My conclusion is that the phrase means everything and therefore nothing and should be decommissioned in an orderly fashion.
Phil Woolas is beneath contempt.
I was going to say more, but it would be waste verbiage.
So, there’s this rumour-surrounded gadget that GIYUS wants people to install on their computers as part of the War on Terror. Obviously, I wondered exactly how it worked; did it analyse the Web sites you visit semantically, so as to target its talking points precisely? Did it use some sort of social recommendation mechanism? Also, I was wondering if there was any way of characterising the network traffic it generated and estimating how many people are using it.
And actually, it’s kind of disappointing; no folksonomy, no textual analysis, not even crude keyword matching. It just grabs an RSS feed from ws.collactive.com, passing in the string “GIYUS”, presumably to ensure it gets the right one, checks if any items in it aren’t already cached, and if so, fires a graphical alert containing the message. It’s basically a e-mail list gussied up in Web2.0 finery, with the feature that it’s marginally less trivial to forward the content to nonsubscribers. It doesn’t even appear to spy on your browsing history.

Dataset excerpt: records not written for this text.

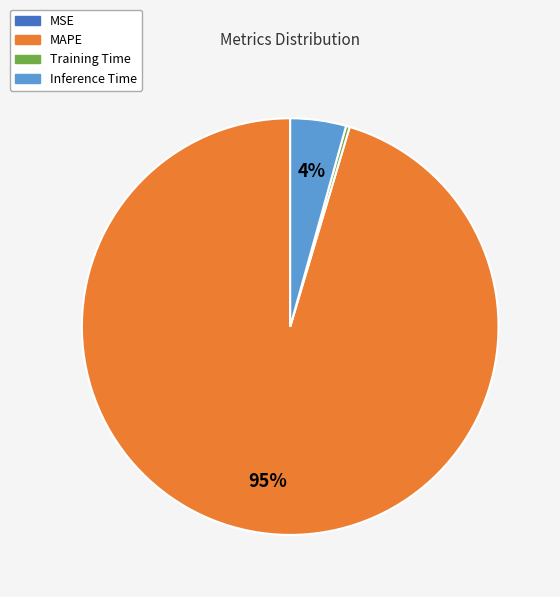

Between MAPE and Inference Time, which is larger?

MAPE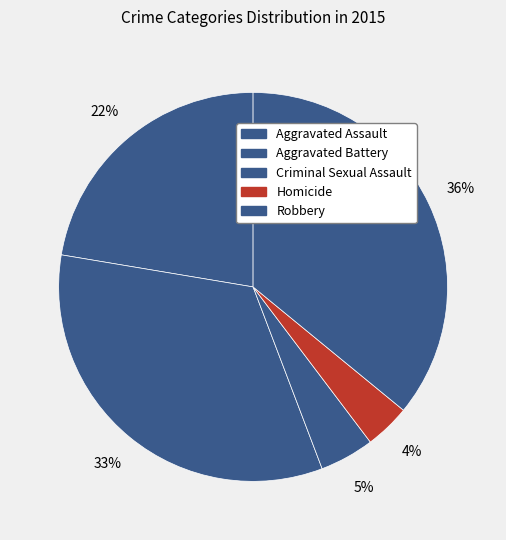

Between Robbery and Criminal Sexual Assault, which is larger?

Robbery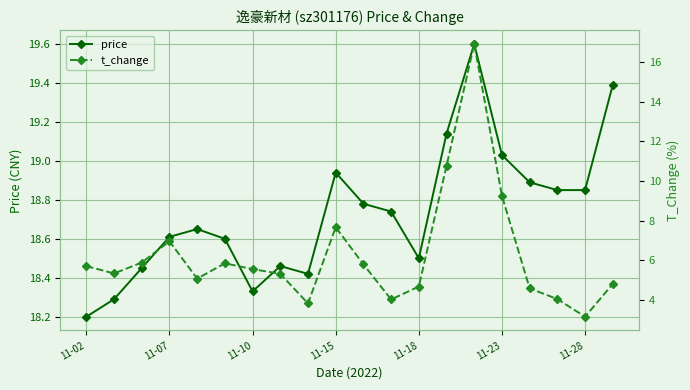

What are all the series names shown in the legend?

price, t_change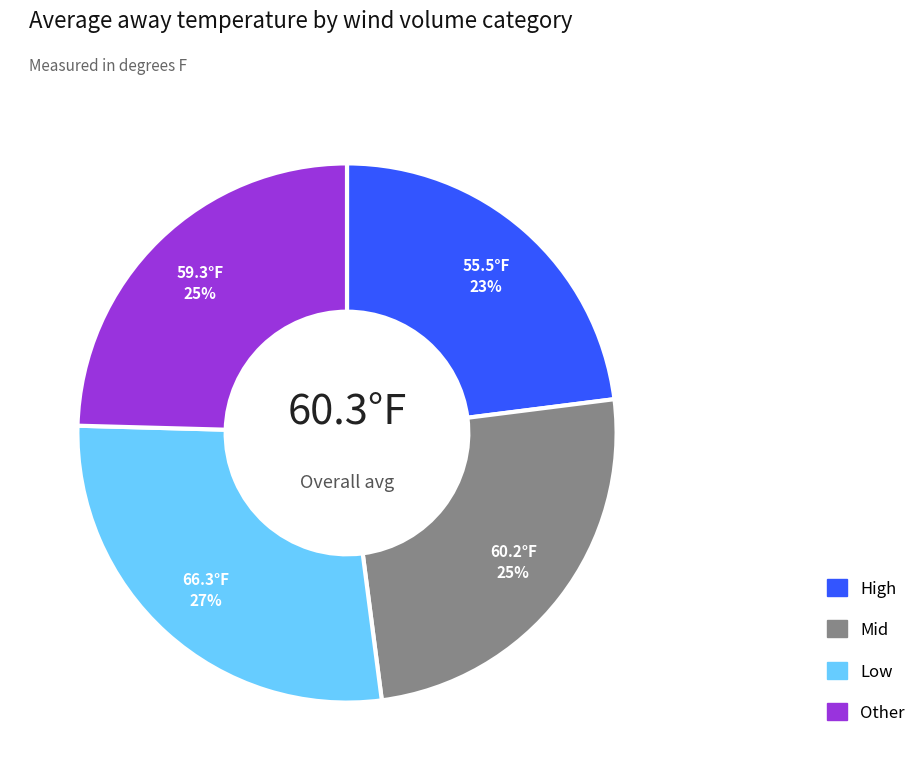

How many slices are in this pie chart?

4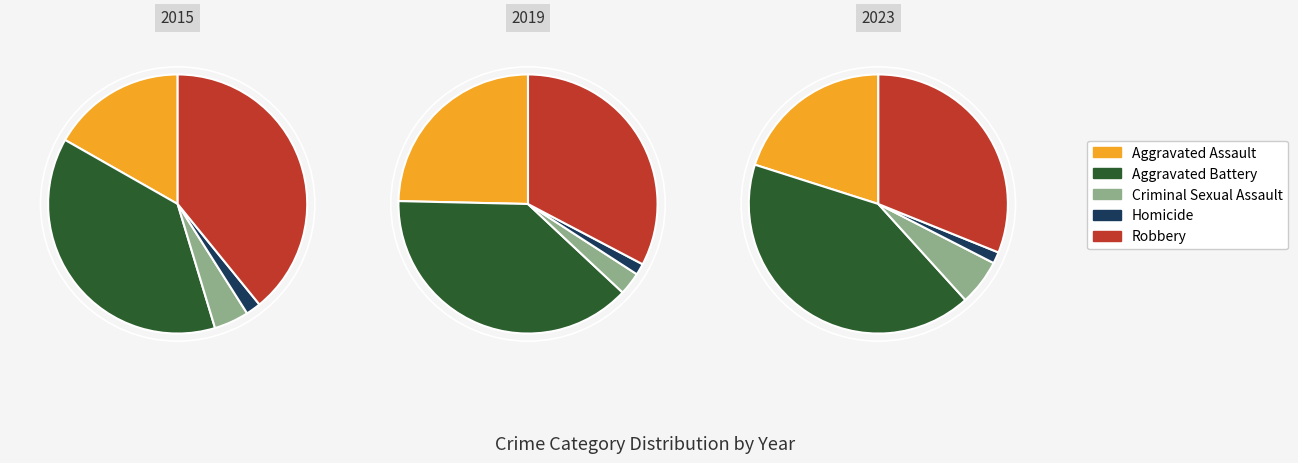

How much of the chart is everything except Aggravated Battery?

62.1%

Of course, there could be some server-side magic involved. You can usually get a rough idea of location from an IP address, and a rough idea is probably best in terms of hit-rate (you’ve a much better chance of getting your geotargeting right for “North London” than “Archway”). And you can draw some conclusions from browser credentials – OS, screen, browser type and version etc. For example, perhaps you’d want to serve the red meat civilian deaths are all a fake stuff to MSIE5/6 users in teh US heartland and the Decent Left stuff to Mac users in North London. So I considered actually installing the extension; but then I realised I didn’t actually want a simulated Melanie Phillips on my sofa any more than I wanted the real thing. However, it’s possible to view the feed on the Web anyway, so I checked.
But they may not even be doing that; I’m on a weird niche ISP, with a linux machine, in North London, and the feed I see at http://ws.giyus.org/points/list is deeply generic.
Surely, though, it’s possible to do better than this? I envisage a sort of Web force multiplier, that would analyse the texts you read as you browse and compute some kind of digest hash, and do the same for every link you send anyone else, stashing the hash of each link in a remote server. As you browse, it compares the hash of the current page with the ones in the DB, and returns a list of possibly appropriate arguments – the strength of this being that they could be data, poetry, code, pictures, video, or indeed anything. We could incorporate some sort of social element, too, to keep a check on quality.
Who here knows about corpus analysis? Most of the academic papers my casual search found gave me that “dog listening to music” feeling. What I need is something like a rather bad crypto hash function – one where two texts with different content would produce non-randomly different hashes. Obviously we’d filter the text with a list of stop words like search engines do, so as to strip out the tehs and ands. We could, for example, use (say) the distribution of words in Wikipedia as a common baseline, and measure how the distribution of significant words in the target texts differs from it.